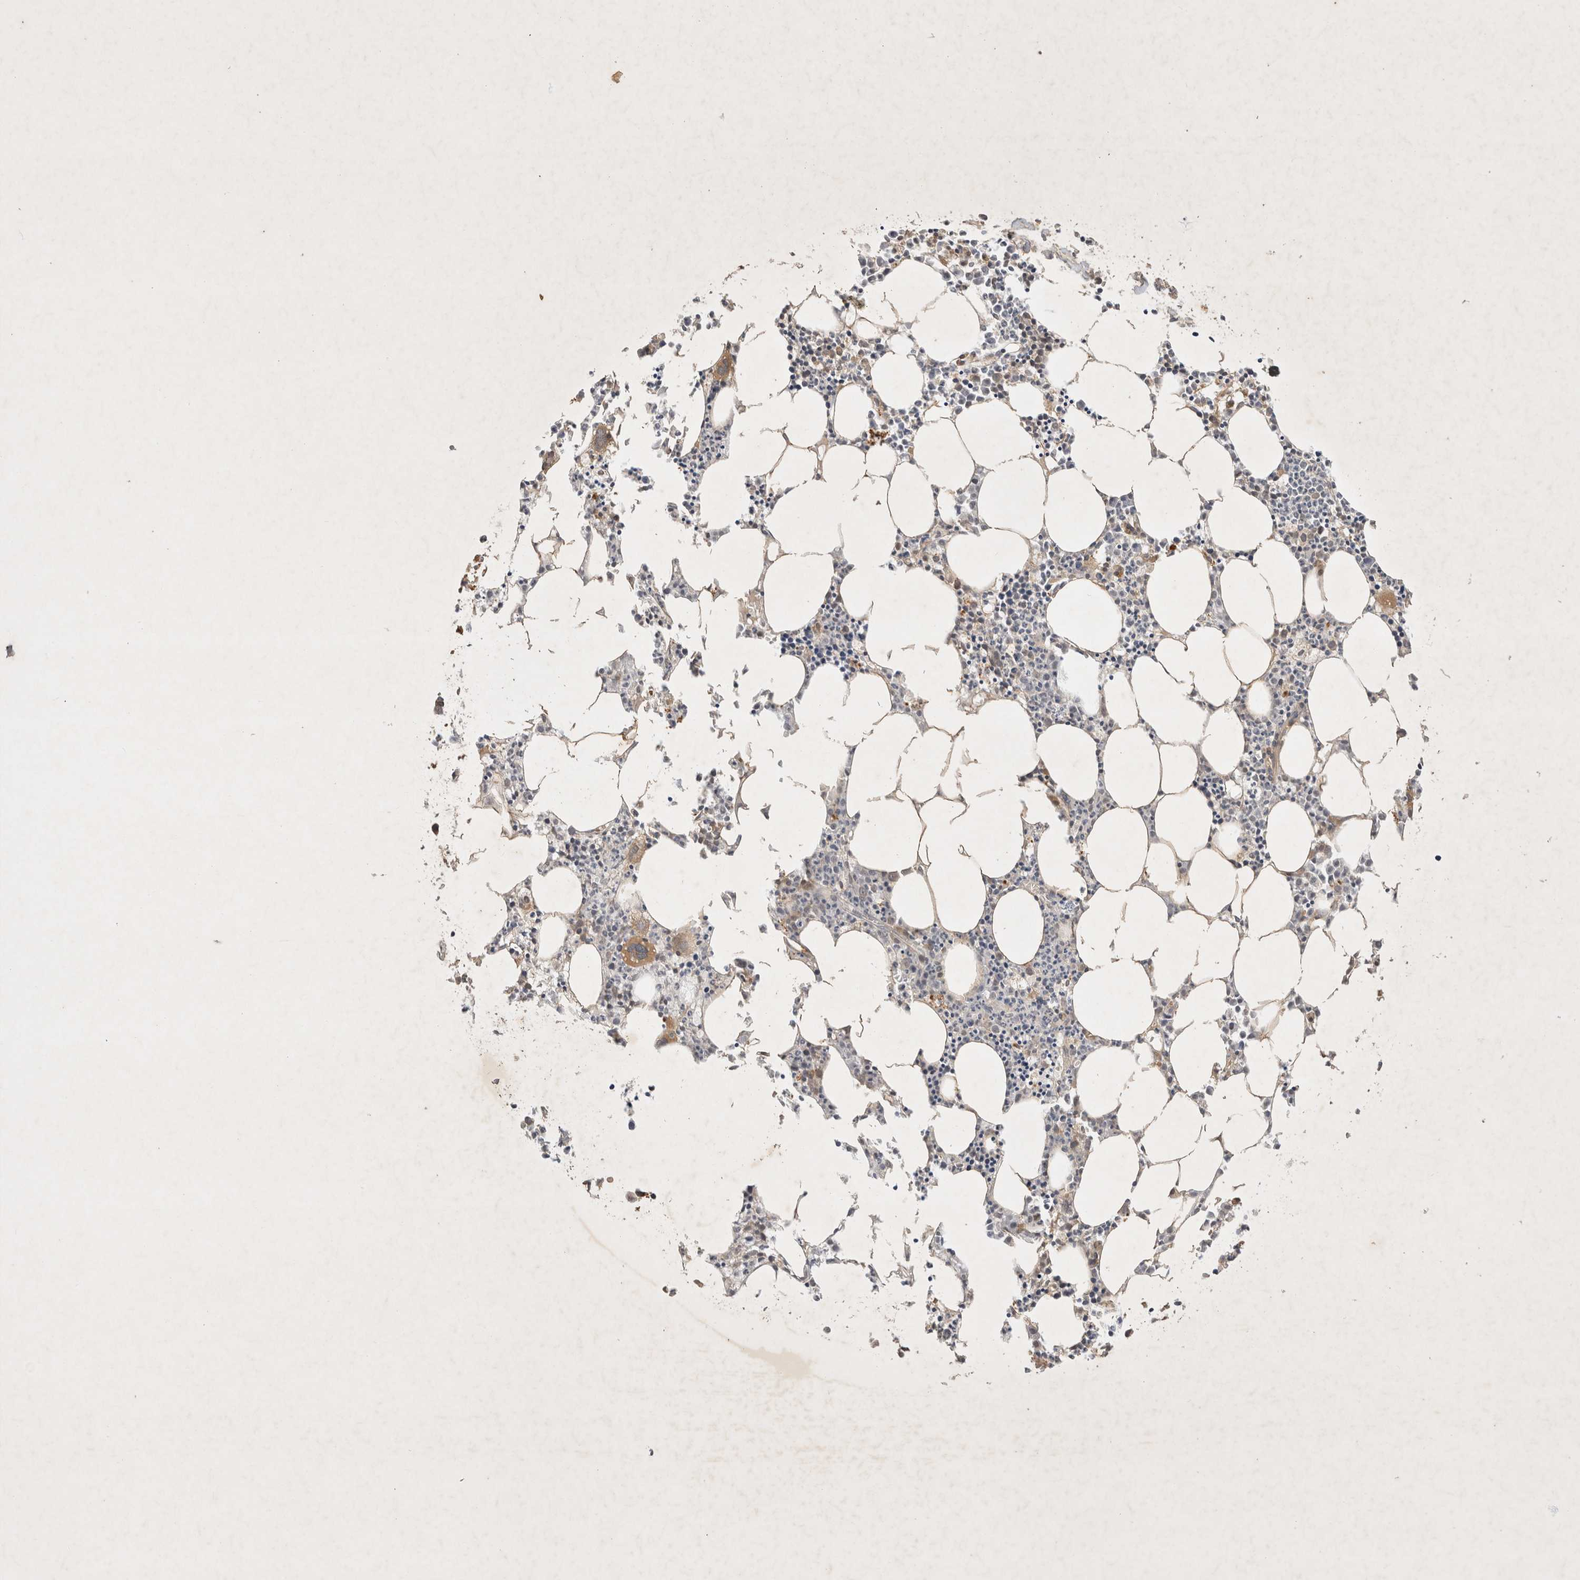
{"staining": {"intensity": "moderate", "quantity": "<25%", "location": "cytoplasmic/membranous"}, "tissue": "bone marrow", "cell_type": "Hematopoietic cells", "image_type": "normal", "snomed": [{"axis": "morphology", "description": "Normal tissue, NOS"}, {"axis": "morphology", "description": "Inflammation, NOS"}, {"axis": "topography", "description": "Bone marrow"}], "caption": "An IHC histopathology image of unremarkable tissue is shown. Protein staining in brown highlights moderate cytoplasmic/membranous positivity in bone marrow within hematopoietic cells.", "gene": "YES1", "patient": {"sex": "female", "age": 62}}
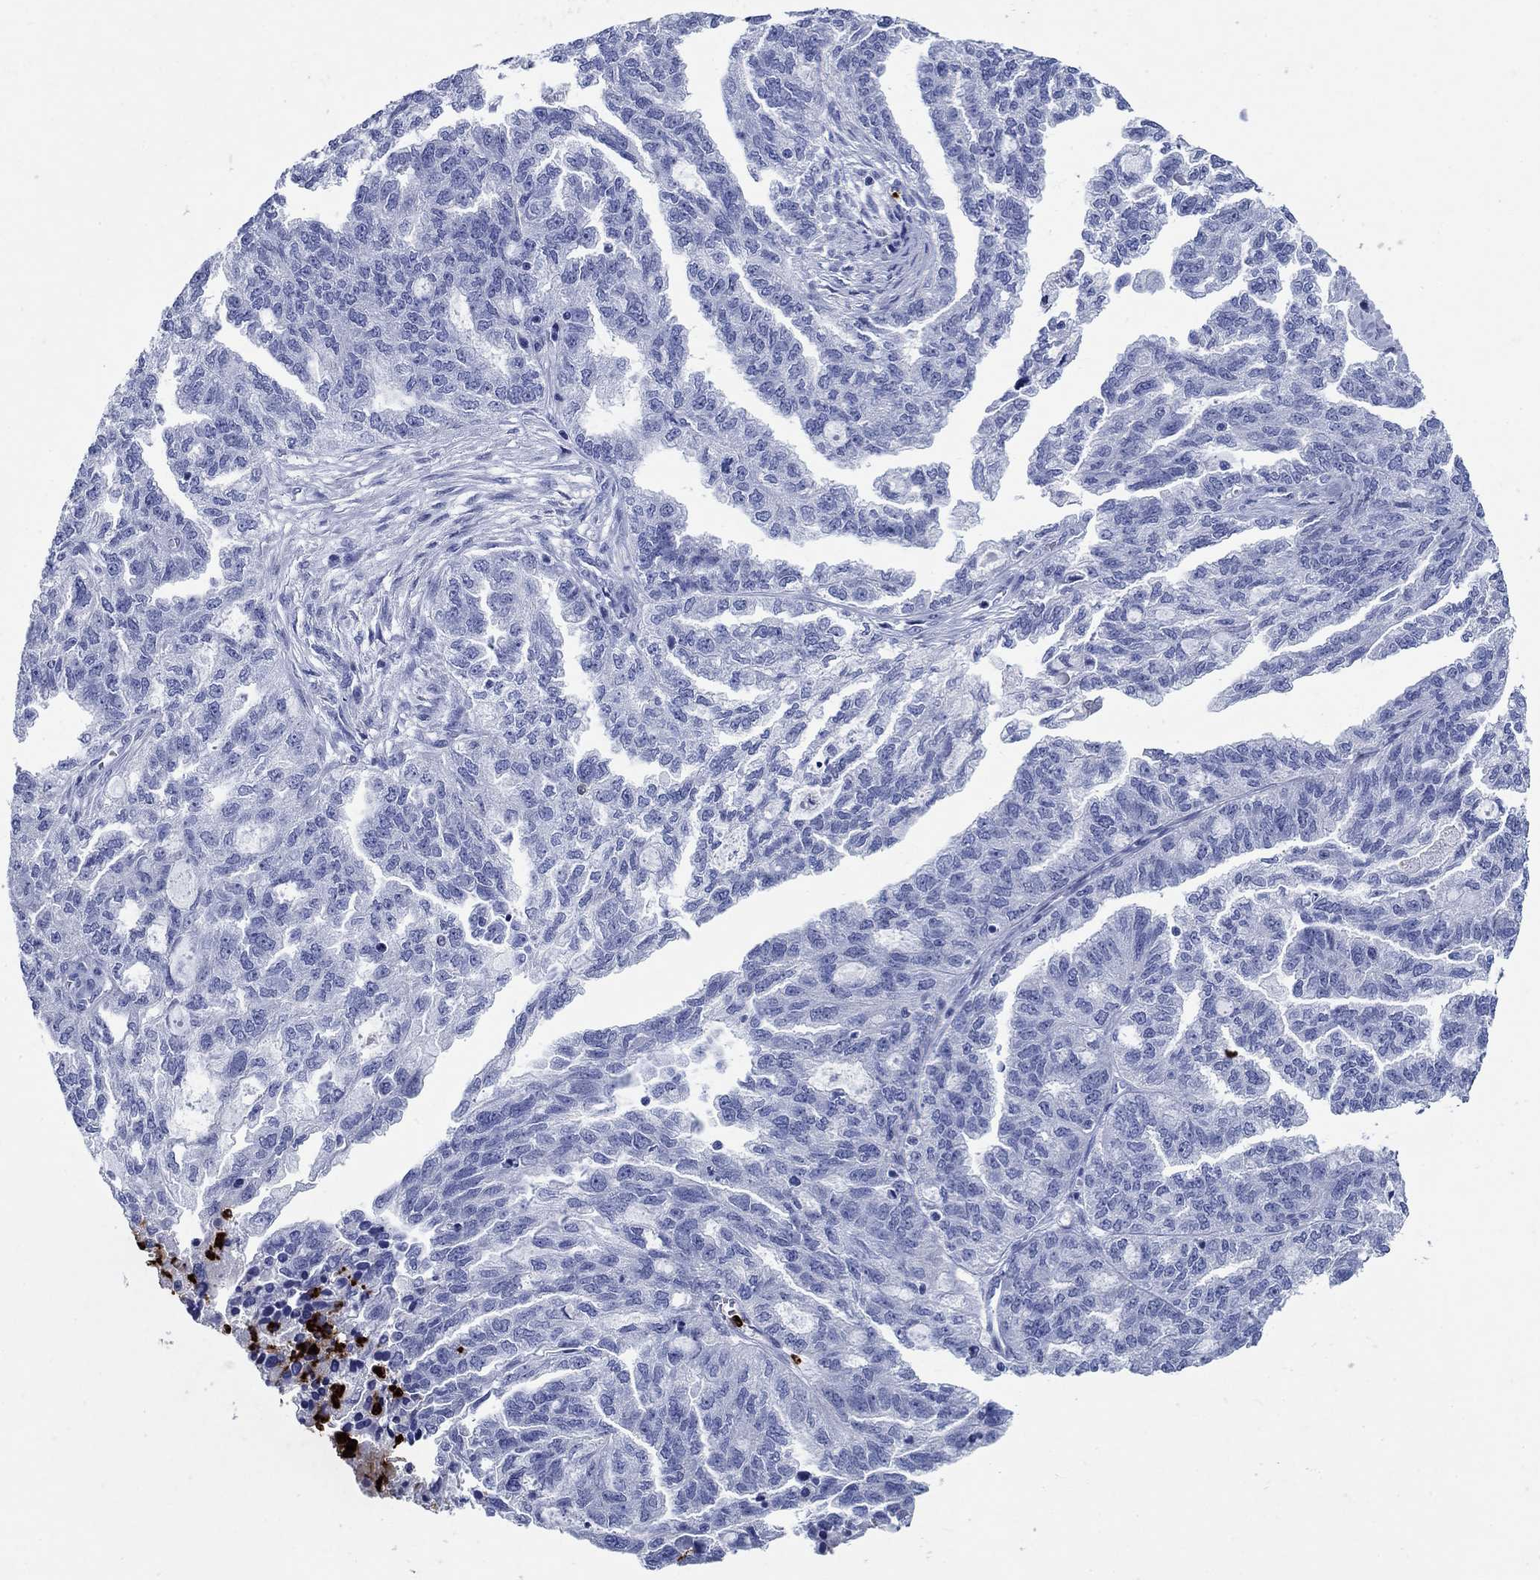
{"staining": {"intensity": "negative", "quantity": "none", "location": "none"}, "tissue": "ovarian cancer", "cell_type": "Tumor cells", "image_type": "cancer", "snomed": [{"axis": "morphology", "description": "Cystadenocarcinoma, serous, NOS"}, {"axis": "topography", "description": "Ovary"}], "caption": "Immunohistochemistry micrograph of human serous cystadenocarcinoma (ovarian) stained for a protein (brown), which reveals no positivity in tumor cells.", "gene": "AZU1", "patient": {"sex": "female", "age": 51}}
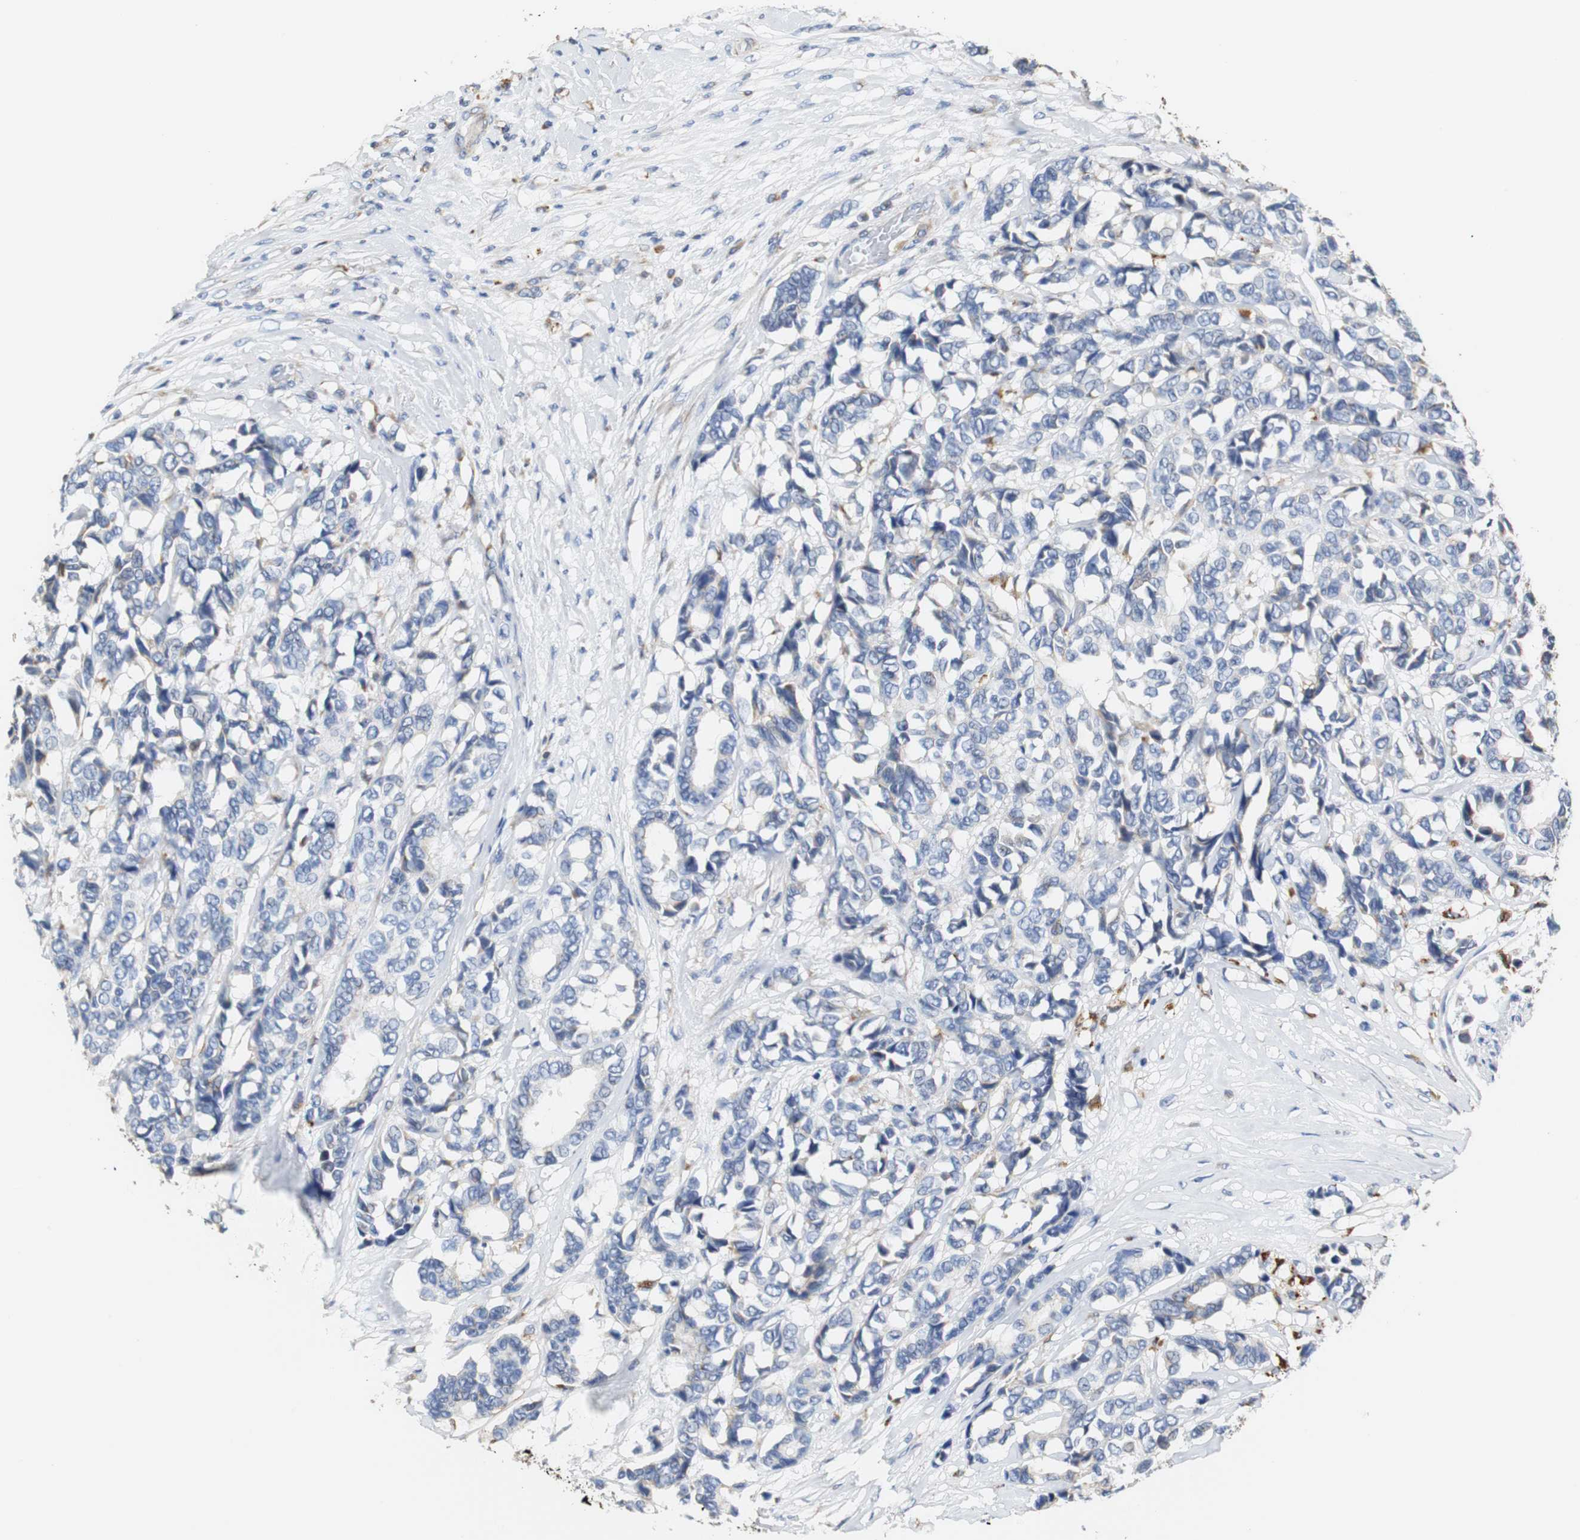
{"staining": {"intensity": "negative", "quantity": "none", "location": "none"}, "tissue": "breast cancer", "cell_type": "Tumor cells", "image_type": "cancer", "snomed": [{"axis": "morphology", "description": "Duct carcinoma"}, {"axis": "topography", "description": "Breast"}], "caption": "This is an immunohistochemistry histopathology image of intraductal carcinoma (breast). There is no expression in tumor cells.", "gene": "PCK1", "patient": {"sex": "female", "age": 87}}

* * *

WHAT YOU SHOULD DO: Write out, exactly and with no pictures, the lines of the data from the first through the line containing "micrograph of human".

ANSWER FOR THE TASK:
{"staining": {"intensity": "moderate", "quantity": "<25%", "location": "cytoplasmic/membranous"}, "tissue": "bone marrow", "cell_type": "Hematopoietic cells", "image_type": "normal", "snomed": [{"axis": "morphology", "description": "Normal tissue, NOS"}, {"axis": "morphology", "description": "Inflammation, NOS"}, {"axis": "topography", "description": "Bone marrow"}], "caption": "An IHC histopathology image of unremarkable tissue is shown. Protein staining in brown highlights moderate cytoplasmic/membranous positivity in bone marrow within hematopoietic cells.", "gene": "YES1", "patient": {"sex": "female", "age": 62}}
{"staining": {"intensity": "negative", "quantity": "none", "location": "none"}, "tissue": "ovarian cancer", "cell_type": "Tumor cells", "image_type": "cancer", "snomed": [{"axis": "morphology", "description": "Cystadenocarcinoma, serous, NOS"}, {"axis": "topography", "description": "Ovary"}], "caption": "Immunohistochemistry micrograph of human serous cystadenocarcinoma (ovarian) stained for a protein (brown), which reveals no positivity in tumor cells.", "gene": "AZU1", "patient": {"sex": "female", "age": 51}}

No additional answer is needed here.